Mark Ingestrie did not appear to have any idea beyond the fact that it was very kind of the magistrate to visit them; but the reader will easily excuse him for not being so acute an observer as Johanna.
"I hope," said Mark, "that you will often take a canter over here, Sir Richard, before the business of the day commences, and breakfast with us. I know how very hopeless it is to expect you often at any other time."
"It is rather so," replied Sir Richard, "and my stay now must be very limited indeed. How do you both like your new house?"
"It is charming," said Johanna, "and the view from the windows is full of animation for the greater part of the day."

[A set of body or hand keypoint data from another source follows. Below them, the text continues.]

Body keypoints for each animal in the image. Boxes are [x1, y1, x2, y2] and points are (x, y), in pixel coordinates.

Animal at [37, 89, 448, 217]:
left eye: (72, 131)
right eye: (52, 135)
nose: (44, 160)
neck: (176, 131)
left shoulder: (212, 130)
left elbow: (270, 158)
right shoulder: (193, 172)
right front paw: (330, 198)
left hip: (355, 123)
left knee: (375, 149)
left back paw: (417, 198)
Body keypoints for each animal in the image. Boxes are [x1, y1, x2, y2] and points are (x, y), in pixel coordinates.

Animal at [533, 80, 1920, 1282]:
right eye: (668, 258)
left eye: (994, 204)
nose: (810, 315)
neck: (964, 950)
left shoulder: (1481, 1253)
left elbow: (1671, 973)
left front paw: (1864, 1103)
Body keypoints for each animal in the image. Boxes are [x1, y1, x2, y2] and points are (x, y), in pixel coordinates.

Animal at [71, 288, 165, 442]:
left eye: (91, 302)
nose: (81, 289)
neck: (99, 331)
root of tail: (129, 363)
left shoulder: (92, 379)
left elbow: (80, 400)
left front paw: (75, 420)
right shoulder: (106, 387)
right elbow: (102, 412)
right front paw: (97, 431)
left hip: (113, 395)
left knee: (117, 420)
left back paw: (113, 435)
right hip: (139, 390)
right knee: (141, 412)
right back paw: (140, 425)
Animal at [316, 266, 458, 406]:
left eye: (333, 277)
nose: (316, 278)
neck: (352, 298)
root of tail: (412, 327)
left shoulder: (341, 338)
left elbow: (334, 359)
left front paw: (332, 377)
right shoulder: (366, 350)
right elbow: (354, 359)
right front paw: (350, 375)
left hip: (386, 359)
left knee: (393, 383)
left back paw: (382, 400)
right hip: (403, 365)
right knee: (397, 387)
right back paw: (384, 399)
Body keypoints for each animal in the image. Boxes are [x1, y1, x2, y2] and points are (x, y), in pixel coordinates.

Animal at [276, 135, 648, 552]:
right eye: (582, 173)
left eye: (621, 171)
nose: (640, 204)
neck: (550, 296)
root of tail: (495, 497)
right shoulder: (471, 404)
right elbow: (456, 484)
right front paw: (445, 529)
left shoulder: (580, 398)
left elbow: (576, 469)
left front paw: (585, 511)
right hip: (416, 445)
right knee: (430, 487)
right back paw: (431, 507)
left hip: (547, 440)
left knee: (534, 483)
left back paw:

"It's the view in-doors," smiled Mark, "that to me is so delightful and so full of animation."
"That is just what I should have supposed," said the magistrate, glancing at Johanna with a smile.
"Now, positively, I must go and take my breakfast in some other room," said Johanna, "if there are to be any compliments. They are quite absurd, you know, among married folks."
"And a little unfair," said Sir Richard, "at meal times, I think, above all others."
"Indeed?" said Mark.
"Yes, to be sure," added Johanna, "for you know one is either obliged to hear the compliments, which feed no one but with false viands, or leave the table upon which there may be something much more substantial and decidedly more palatable."